Exercise input:
┏━━
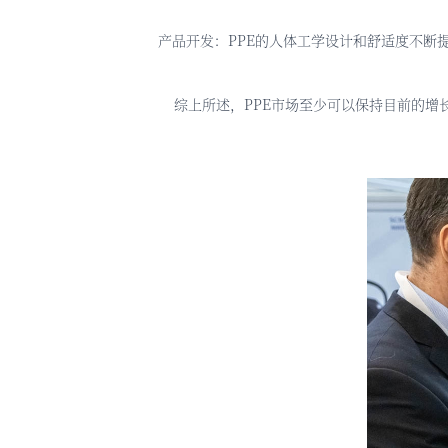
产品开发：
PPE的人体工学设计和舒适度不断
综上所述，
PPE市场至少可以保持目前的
┗━━
┏━━
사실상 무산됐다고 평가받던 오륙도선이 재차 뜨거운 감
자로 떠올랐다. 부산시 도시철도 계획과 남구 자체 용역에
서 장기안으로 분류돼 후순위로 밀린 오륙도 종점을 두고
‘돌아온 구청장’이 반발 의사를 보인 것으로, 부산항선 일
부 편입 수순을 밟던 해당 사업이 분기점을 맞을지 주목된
┗━━
Task item: For this exercise, repeat exactly the lines of the data above from the one with "것으로, 부산항선 일" down to the one with "부 편입 수순을 밟던 해당 사업이 분기점을 맞을지 주목된", both end lines included.

Solution to this task:
‘돌아온 구청장’이 반발 의사를 보인 것으로, 부산항선 일
부 편입 수순을 밟던 해당 사업이 분기점을 맞을지 주목된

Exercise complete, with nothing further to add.